The homicide rate is probably the top political story in Chicago so far this year, with an approximately 30 percent citywide increase in murders between 2011 and 2012 and a succession of new pronouncements from Chicago Mayor Rahm Emanuel and Police Superintendent Garry McCarthy on how they are responding to the issue.

Unfortunately, the solution is complicated in terms of what local political leaders and also specific Chicago communities can do regarding a problem that stirs much emotion. The Chicago homicide rate has, in fact, gone down, significantly and continually, over the last 20 years.
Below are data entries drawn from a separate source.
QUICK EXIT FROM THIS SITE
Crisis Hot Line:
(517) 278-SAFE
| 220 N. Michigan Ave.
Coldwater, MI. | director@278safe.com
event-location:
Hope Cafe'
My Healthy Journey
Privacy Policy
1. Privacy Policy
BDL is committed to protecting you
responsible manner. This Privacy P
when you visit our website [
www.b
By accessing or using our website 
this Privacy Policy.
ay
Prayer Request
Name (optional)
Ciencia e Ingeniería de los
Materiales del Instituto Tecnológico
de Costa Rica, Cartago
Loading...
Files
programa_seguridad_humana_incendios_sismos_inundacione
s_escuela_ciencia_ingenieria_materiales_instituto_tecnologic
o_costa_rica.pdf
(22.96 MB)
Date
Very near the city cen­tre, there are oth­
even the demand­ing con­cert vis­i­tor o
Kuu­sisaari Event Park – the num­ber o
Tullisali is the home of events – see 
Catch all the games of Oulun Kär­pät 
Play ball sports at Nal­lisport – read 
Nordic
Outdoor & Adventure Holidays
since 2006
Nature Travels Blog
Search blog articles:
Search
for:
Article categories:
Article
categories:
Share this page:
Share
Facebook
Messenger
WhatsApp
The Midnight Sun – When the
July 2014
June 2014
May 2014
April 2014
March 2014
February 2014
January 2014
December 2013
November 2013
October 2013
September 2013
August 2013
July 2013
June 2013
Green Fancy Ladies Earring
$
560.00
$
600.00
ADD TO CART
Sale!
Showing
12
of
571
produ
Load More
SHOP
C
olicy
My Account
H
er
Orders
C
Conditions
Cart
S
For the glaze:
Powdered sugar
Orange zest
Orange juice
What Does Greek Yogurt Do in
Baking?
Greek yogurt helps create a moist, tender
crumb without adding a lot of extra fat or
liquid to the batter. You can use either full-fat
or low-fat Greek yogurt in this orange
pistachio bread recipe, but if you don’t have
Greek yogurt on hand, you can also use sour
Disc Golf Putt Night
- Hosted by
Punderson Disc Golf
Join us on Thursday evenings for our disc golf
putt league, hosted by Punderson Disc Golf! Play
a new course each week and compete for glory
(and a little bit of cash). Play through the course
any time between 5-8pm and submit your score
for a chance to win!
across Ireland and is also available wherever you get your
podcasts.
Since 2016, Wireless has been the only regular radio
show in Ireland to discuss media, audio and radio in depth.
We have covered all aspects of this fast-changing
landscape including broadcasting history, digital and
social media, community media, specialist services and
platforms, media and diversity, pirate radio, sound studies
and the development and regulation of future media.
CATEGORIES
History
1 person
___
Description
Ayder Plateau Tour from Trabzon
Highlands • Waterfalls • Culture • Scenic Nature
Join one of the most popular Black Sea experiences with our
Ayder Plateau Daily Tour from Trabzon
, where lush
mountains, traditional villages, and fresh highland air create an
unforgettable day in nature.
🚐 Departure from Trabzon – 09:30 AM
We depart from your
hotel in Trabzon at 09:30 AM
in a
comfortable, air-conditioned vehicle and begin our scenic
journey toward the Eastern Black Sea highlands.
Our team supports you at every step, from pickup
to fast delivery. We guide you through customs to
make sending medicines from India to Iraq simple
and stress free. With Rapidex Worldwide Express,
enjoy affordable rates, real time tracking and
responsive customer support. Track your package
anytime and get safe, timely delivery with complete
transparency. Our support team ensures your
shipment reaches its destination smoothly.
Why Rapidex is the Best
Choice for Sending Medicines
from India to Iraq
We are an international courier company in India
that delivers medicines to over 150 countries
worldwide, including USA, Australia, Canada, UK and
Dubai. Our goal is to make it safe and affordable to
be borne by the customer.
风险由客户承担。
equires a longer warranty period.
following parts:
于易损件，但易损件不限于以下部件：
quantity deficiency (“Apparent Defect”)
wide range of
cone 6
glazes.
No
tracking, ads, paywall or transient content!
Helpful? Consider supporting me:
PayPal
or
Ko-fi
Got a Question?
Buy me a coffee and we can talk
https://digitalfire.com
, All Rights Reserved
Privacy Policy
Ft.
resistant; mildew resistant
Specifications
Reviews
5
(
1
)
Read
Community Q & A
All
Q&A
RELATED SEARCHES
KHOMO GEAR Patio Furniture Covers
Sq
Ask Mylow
However, citywide numbers do not provide a complete picture because of the enormous fluctuations in homicides between neighborhoods.

Addressing the homicide problem looks to be an issue of addressing social and economic segregation as much as any change in law enforcement tactics.

Lies, Damn Lies, and Homicide Statistics

The daily coverage of homicides, for example stories on the number of city murders reported over a weekend or over a month, can elide the larger citywide trend. According to Chicago Police Department crime data, there were 308 murders at the end of July putting Chicago on pace to have 528 homicides by the end of 2012.

This is a higher per capita murder rate than New York City and Los Angeles, which have each seen declines in homicides this year. And it would exceed the 440 murders Chicago recorded in 2011.
Community members supported teachers, citing their right to read a contract before signing it. As reported September 17 in the Chicago Sun-Times:
At noon Monday, an angry, pro-union group composed of community and labor leaders, parents, students and academics — with striking teachers and social workers mixed in — staged a noisy demonstration outside Emanuel’s office.

They denounced Emanuel for asking a judge to order teachers back to work before they had exercised their legitimate right to read the fine print.

Sarah Johnson, a senior at Roosevelt High School, held up a piece of paper with the handwritten words, “Full Proposal,” then ripped it in half to signify the summary distributed to the CTU’s House of Delegates.

“They only got half of this to read. Is that right?” Johnson said, as the crowd shouted, “No!”

“I’m only 17 years old and I know that I will not sign a contract that I have not fully read yet or I have not even fully received,” Johnson said.
"I think the union has a vision of a school system that has the kind of resources where children get what they actually need."